16/40 Brief Eye Contact With the Shaman

In recent conversations with thinkers and painters about the difference in societal reactions to art between Europe, Asia, and North America the conversation came around to the role of the artist within a society or culture. This also relates to questions about the value of art, and all the related questions: what is art? Is art dead? Is there such a thing as art for art’s sake?

I want to come at this topic with a comparison that some people may find uncomfortable because of some of the associations that are evoked. I would just ask that the reader take these words at face value and treat them almost like math variables: just symbols that carry an arbitrary meaning for a few moments while a concept is explored.

Here is the chiasmus: shaman is to spiritual as priest is to religion.

Holding that comparison in mind, I return to the question: what is the role of the artist in society?

For the past few years, I have subscribed to the idea of “the artist as shaman”. That is, the artist is the tribe member that lives outside the normal experience of daily life and, whether due to natural talent, hard work, the help of psychedelics, or just lunacy, explores inner worlds which “ordinary” people do not. It is the journey to “that undiscovered country from which no one returns unchanged”.

The shaman undertakes this journey with the understanding that she will return and share as much of that journey with the tribe as possible. That is, the “wisdom” won in the journey becomes a gift to the tribe in the personhood of the shaman. The price of the journey is to become changed in a way that never allows her to fully rejoin society: to have a “job”, to operate comfortably with the status quo, to live with the violence of play become law.

Critically, in the shamanistic system there is no “middle man” between the person who has undertaken the journey and the individual or tribe interacting with the shaman.

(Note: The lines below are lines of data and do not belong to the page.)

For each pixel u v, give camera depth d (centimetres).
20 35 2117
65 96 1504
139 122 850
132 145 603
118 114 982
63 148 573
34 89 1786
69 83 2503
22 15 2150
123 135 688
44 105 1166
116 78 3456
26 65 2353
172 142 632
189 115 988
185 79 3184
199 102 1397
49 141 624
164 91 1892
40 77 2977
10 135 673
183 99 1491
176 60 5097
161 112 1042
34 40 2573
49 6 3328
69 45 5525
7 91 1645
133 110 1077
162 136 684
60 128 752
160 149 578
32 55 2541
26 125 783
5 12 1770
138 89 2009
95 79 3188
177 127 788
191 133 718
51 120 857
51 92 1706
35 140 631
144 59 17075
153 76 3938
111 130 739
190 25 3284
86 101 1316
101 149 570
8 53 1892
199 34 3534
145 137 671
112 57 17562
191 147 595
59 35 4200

The shaman stands outside the society, paying the price of not belonging in order to be able to say: “I see us from the outside”, “I see the system for what it is”, “I take on the terror for the prize of knowing, but the knowing is non-verbal, and the agreement is that I will try to express the knowing to you, but I won’t be able to do it with language”, “this is Us”.

And here is a major barrier to the shaman/tribesperson relationship: the experience is ineffable and can never really be verbally conveyed. The message can really only be conveyed in the embodiment of the shaman.

In this way of looking at it, the artist has a tool for communicating that the shaman may not, and it is the language of art. It is the non-verbal record of the inner experience, the inner journey, that the artist shaman has undertaken. The resulting painting is the receipt of the experience, the signifier, the symbol which is shared with the society at large.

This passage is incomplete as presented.